Bizans dönemi boyunca uzun süre içlerine su doldurulmadığı anlaşılan ve bilhassa geç döneme doğru üzüm bağlarının yetiştirildiği bilinen, Türk devrinde bostan olarak kullanılan etrafı kalın duvarlarla sınırlandırılmış bu derin çukurların su toplama havuzları olduklarını sanıyoruz. Şehrin batısındaki Trakya dağlarından gelen ve kanallarla şehre sokulan suların bu haznelerde toplandığını ve buradan bazı kanallar aracılığıyls şehrin içindeki kapalı sarnıçlara akıtıldığını tahmin etmekteyiz.

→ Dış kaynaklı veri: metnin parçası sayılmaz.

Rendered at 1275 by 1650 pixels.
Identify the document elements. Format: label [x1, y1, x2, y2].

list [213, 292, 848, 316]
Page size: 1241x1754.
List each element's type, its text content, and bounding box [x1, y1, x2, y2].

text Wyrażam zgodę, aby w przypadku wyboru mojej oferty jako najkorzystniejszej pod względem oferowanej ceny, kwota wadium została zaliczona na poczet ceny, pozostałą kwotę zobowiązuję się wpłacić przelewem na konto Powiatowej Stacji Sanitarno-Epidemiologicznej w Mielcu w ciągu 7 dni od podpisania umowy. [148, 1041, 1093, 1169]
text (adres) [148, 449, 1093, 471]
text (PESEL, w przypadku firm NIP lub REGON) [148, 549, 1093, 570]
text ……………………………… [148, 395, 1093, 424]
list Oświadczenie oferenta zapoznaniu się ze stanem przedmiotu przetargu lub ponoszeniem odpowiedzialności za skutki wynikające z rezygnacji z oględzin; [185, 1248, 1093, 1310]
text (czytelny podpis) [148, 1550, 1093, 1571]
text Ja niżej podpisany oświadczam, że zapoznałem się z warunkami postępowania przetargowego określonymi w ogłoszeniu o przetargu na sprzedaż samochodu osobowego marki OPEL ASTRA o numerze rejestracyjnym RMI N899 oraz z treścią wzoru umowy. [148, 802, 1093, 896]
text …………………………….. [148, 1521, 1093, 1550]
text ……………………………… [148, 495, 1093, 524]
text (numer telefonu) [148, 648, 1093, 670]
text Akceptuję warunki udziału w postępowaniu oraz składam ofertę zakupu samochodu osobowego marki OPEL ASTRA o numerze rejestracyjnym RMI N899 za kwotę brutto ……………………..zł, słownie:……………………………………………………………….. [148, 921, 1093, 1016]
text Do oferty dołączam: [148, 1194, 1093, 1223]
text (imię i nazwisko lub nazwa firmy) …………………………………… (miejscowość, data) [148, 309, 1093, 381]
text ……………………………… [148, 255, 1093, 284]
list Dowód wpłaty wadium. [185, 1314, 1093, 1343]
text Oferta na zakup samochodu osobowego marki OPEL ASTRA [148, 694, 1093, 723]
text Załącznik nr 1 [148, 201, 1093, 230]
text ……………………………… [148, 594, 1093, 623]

Bu hususu aydınlatacak tek çare, bu çukurların doğu tarafındaki duvarlarının diplerinde esas tabana kadar inen sondajlar yapılarak içerideki suyu dışarıya akıtan kanalların başlangıçlarını araştırmaktır. Eğer söz konusu kanallar hakikaten varsa bu su haznelerinde suyun depolanması ve durgunlaşıp kirlenmesi de bahis konusu olamaz.